Das ist doch alles verrückt.
Niki Lauda

Lauda argumentierte, dass die Chance sehr gering sei, dass genau an dieser Stelle ein weiterer Unfall passieren würde. "Die Wahrscheinlichkeit, dass das passiert, ist gleich null", meinte der Mercedes-Aufsichtsratsvorsitzende. "Sie kümmern sich um jedes kleine Detail und einige Leute werden sicherlich den Fernseher abschalten." In Laudas Augen sei die Formel 1 schlichtweg überreglementiert.
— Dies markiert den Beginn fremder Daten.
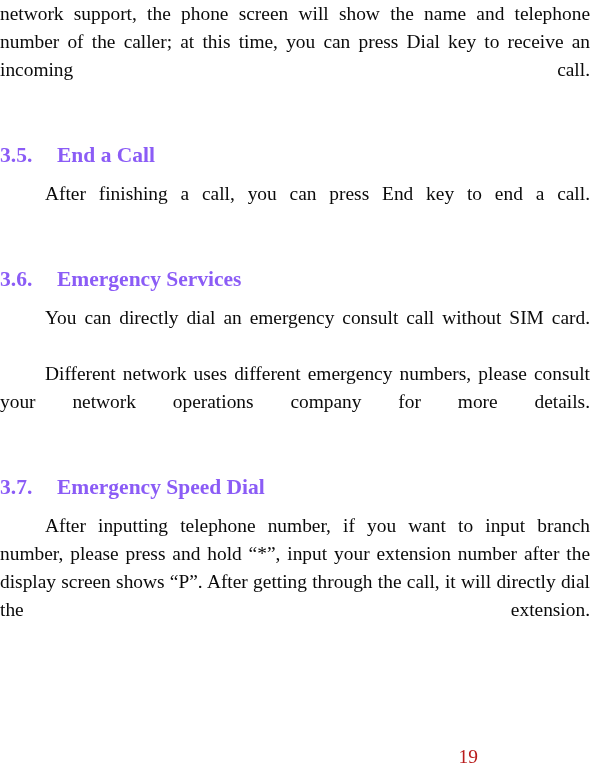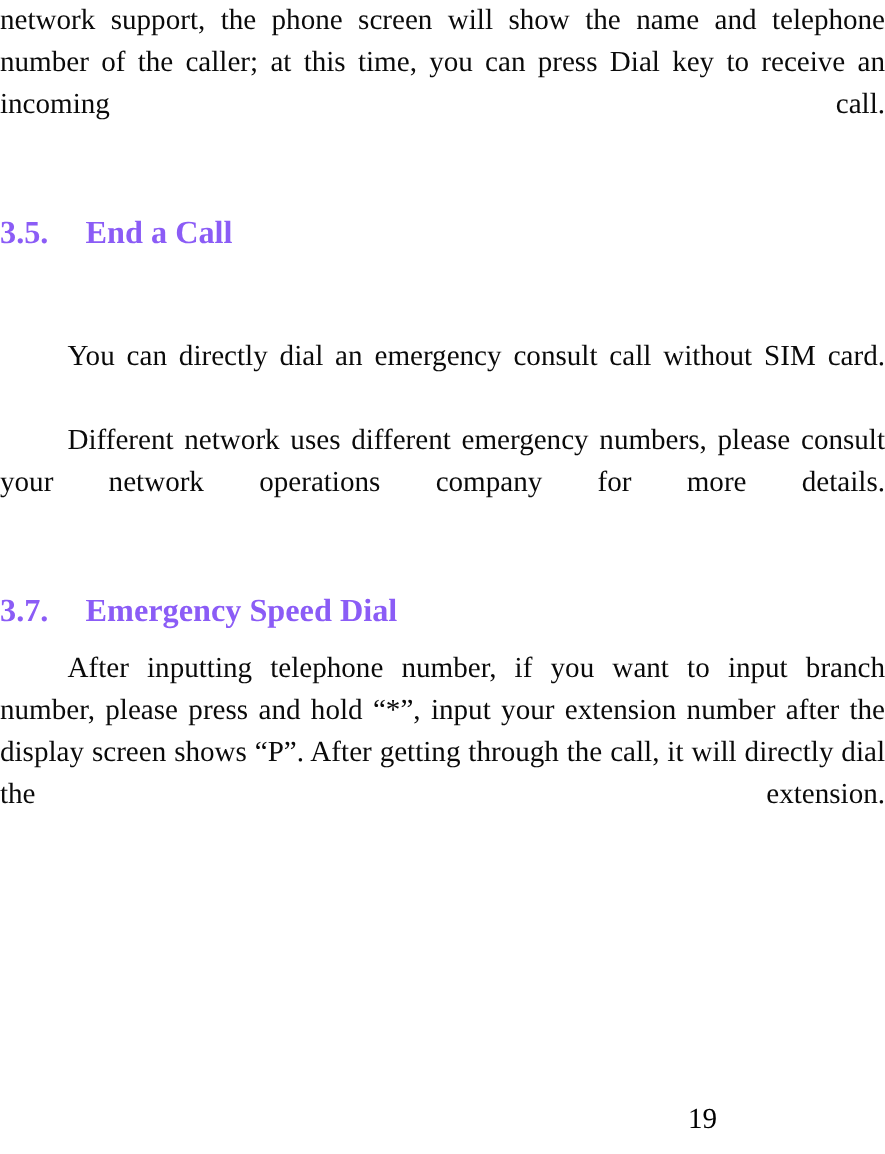--- a/index.html
+++ b/index.html
@@ -102,6 +102,7 @@
 
     <div class="sp-after-head"></div>
 
+    <p class="para indent">After finishing a call, you can press End key to end a call.</p>
 
     <div class="sp-before-head"></div>
 

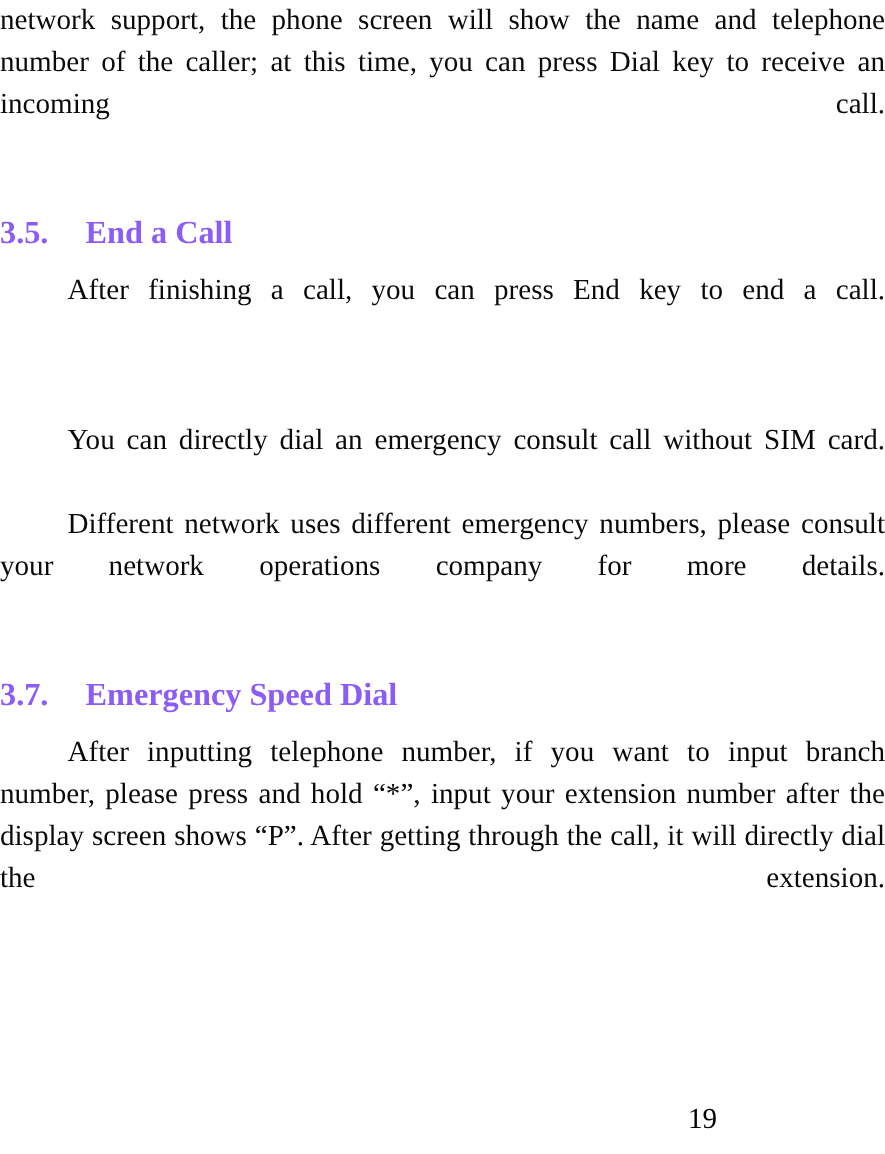--- a/index.html
+++ b/index.html
@@ -106,6 +106,7 @@
 
     <div class="sp-before-head"></div>
 
+    <h2 class="heading"><span class="num">3.6.</span><span class="title">Emergency Services</span></h2>
 
     <div class="sp-after-head"></div>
Eine Einstellung, für die Felipe Massa keine Verständnis hatte. "Ehrlich gesagt, denke ich: Alles, was der Sicherheit zuträglich ist, sollte kein Zeitproblem sein", so der Williams-Pilot. "Wichtig ist, dass wir auf einer sicheren Strecke fahren. Garantiert war Niki Lauda auch nicht glücklich, als er zu seiner Zeit fuhr und sah, wie sich andere Fahrer verletzten. Heute ist es eine andere Zeit und da ist die Sicherheit das Wichtigste. Da ist die Zeit doch egal."

Mutiger Einsatz eines Streckenpostens während des Rennens - Foto: Sutton

Früher hätte es das nicht gegeben...

Leichten Gegenwind gab es auch von Bernie Ecclestone, der das Treiben an der Strecke genau verfolgte. "Ich denke, das muss man reparieren, bevor es weitergehen kann", sagte der 83-Jährige. Dabei erinnerte sich Ecclestone an alte Zeiten in der Formel 1 zurück, als die Sicherheit nur eine Nebenrolle spielte: "Früher hätten wir das wohl nicht gemacht." Nach einigen Todesfällen und schweren Crashes - unter anderem Laudas Feuerunfall am Nürburgring 1976 - hatte in der Königsklasse ein Umdenken eingesetzt; Sicherheit nahm ab dieser Zeit eine wesentlich wichtigere Rolle ein.

Warum der gesamte Vorgang einiges an Zeit in Anspruch nahm, erklärte Damon Hill. "Man musste erst auf die Entscheidung von Charlie Whiting warten, ob die Leitplanken gewechselt werden müssen", so der Brite. "Als das klar war, haben sie einen guten Job gemacht. Es musste ja auch ein Pfosten gewechselt werden, die sind tief verankert." Unterstützung in Sachen 'Safety First' gab es von Susie Wolff, die am Freitag ihren ersten offiziellen GP-Einsatz für Williams im 1. Training hatte. "Die Sicherheit sollte immer an erster Stelle stehen, auch wenn es mal länger dauert", sagte sie.